SUPPLIED DATA:
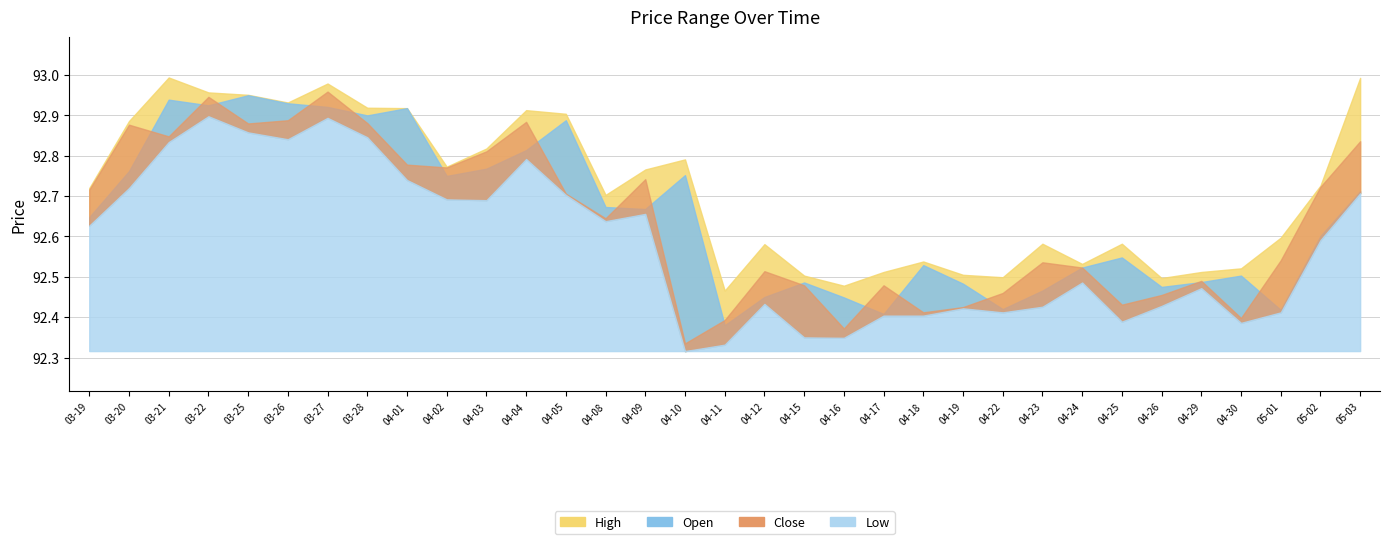

At which category does Low reach its first local valley?

2024-03-26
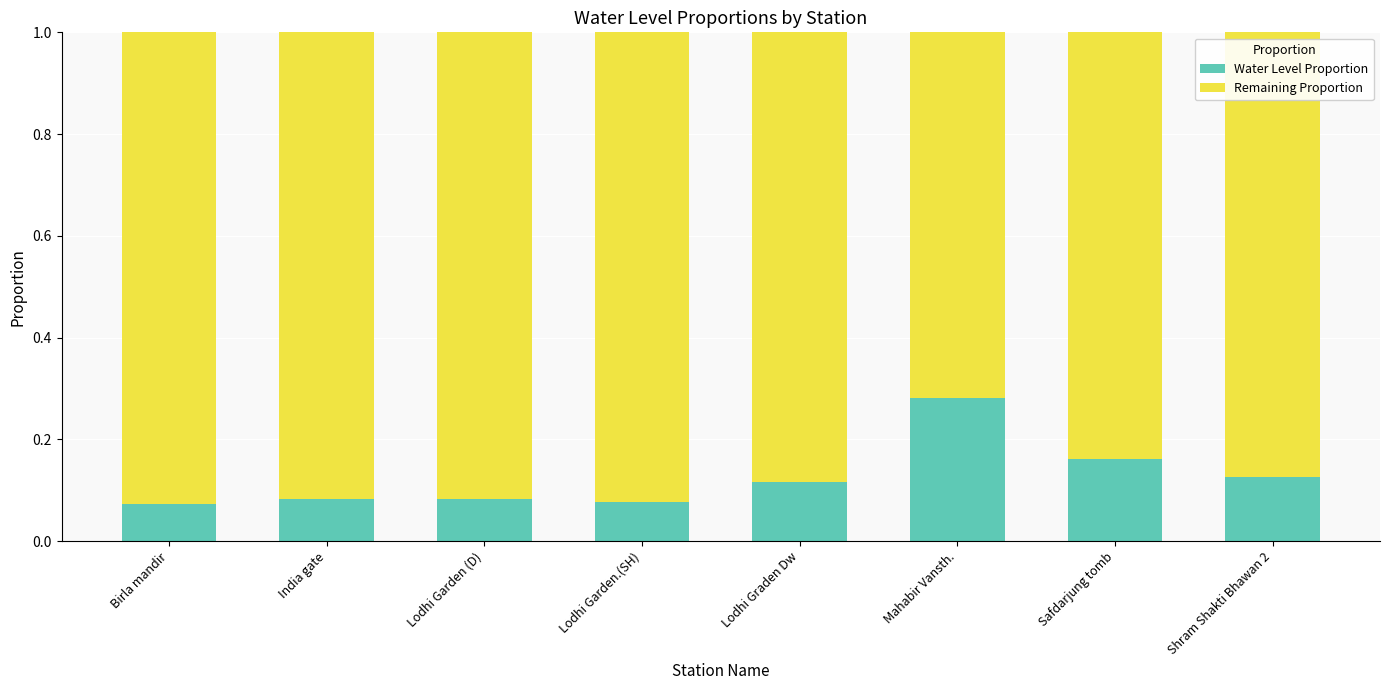

How many series are shown in this chart?

2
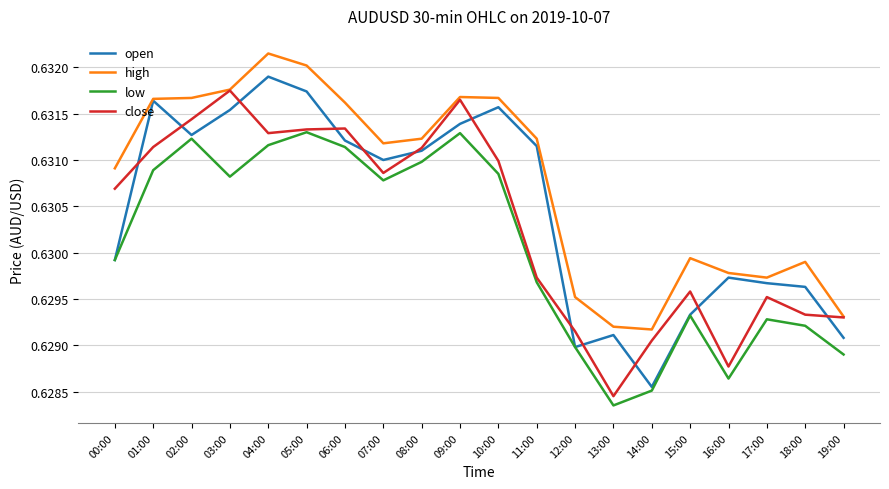

True or false: high and low cross at least once.

False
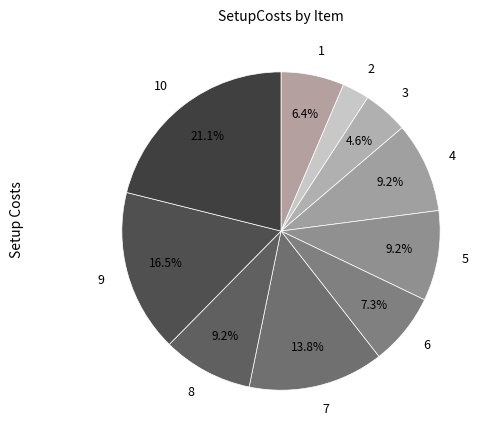

Is there a majority slice in this chart?

No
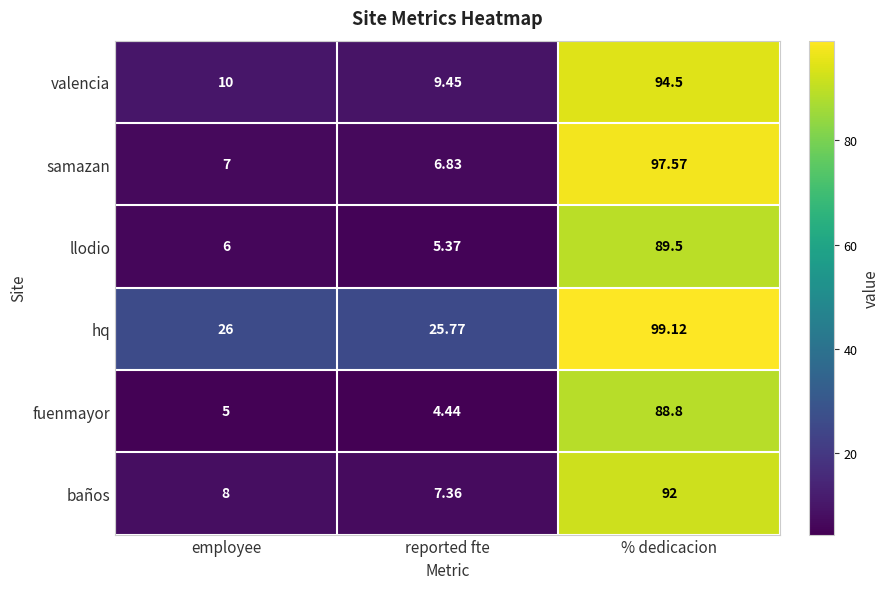

Which series has the largest range (max minus min)?

samazan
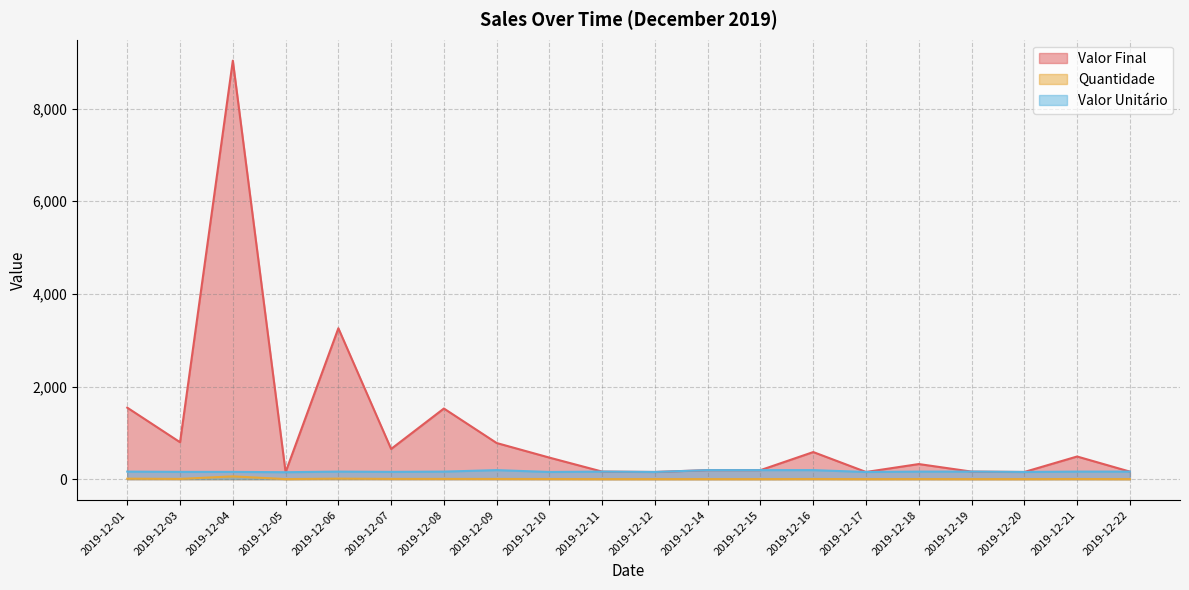

How many interior local valleys does the Valor Final series have?

6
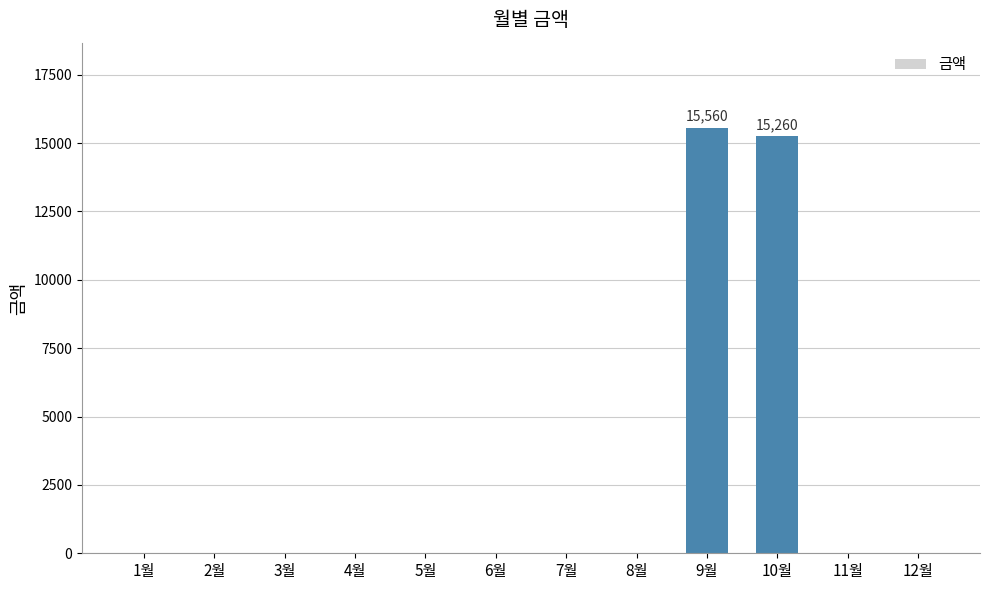

What is the sum of all values?

30820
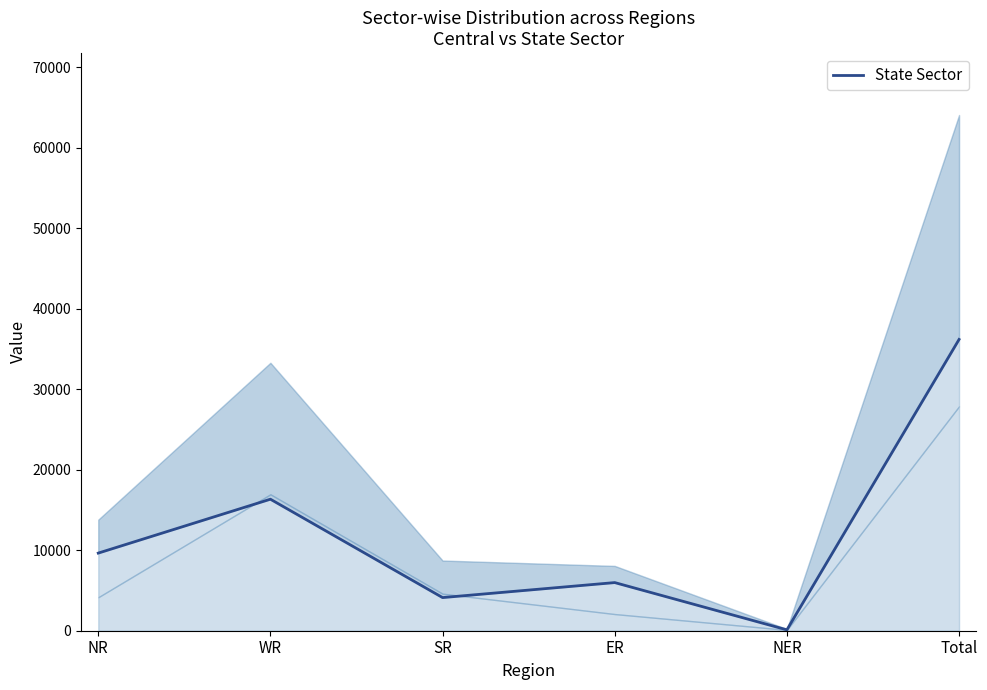

What is the greatest value displayed?

36178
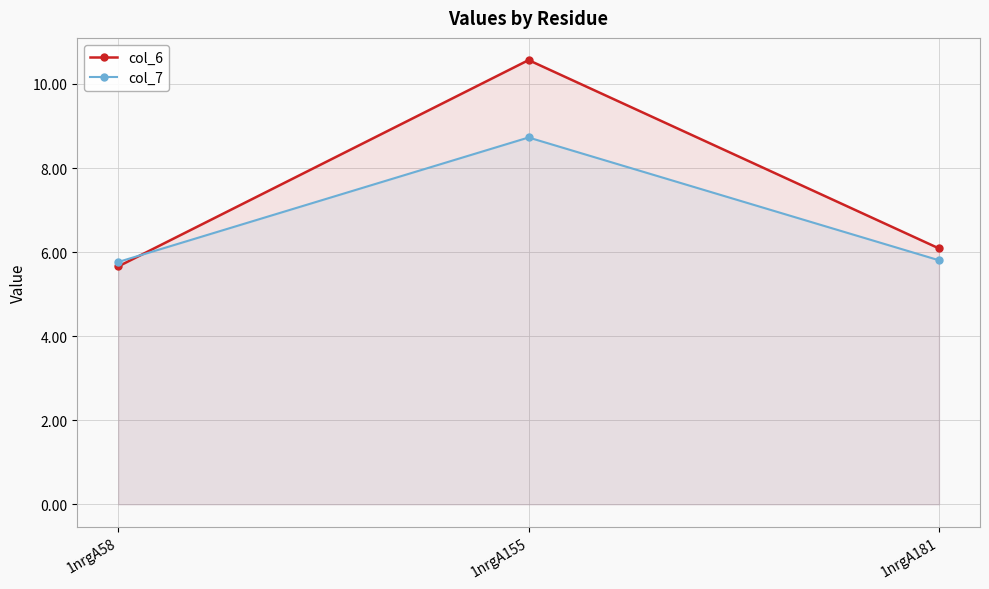

Which series has the largest total across all categories?

col_6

BRIEF: Give the lines above as a Markdown table with the columns Number and Line, running from the line that contains "Which series has the largest range" through the end of the records, both ends included. Number each row, and leave out blank lines and pictures.

ANSWER TO THIS PROBLEM:
| Number | Line |
|---|---|
| 1 | Which series has the largest range (max minus min)? |
| 2 | samazan |
| 3 | How many interior local valleys does the Valor Final series have? |
| 4 | 6 |
| 5 | What is the sum of all values? |
| 6 | 30820 |
| 7 | What is the greatest value displayed? |
| 8 | 36178 |
| 9 | Which series has the largest total across all categories? |
| 10 | col_6 |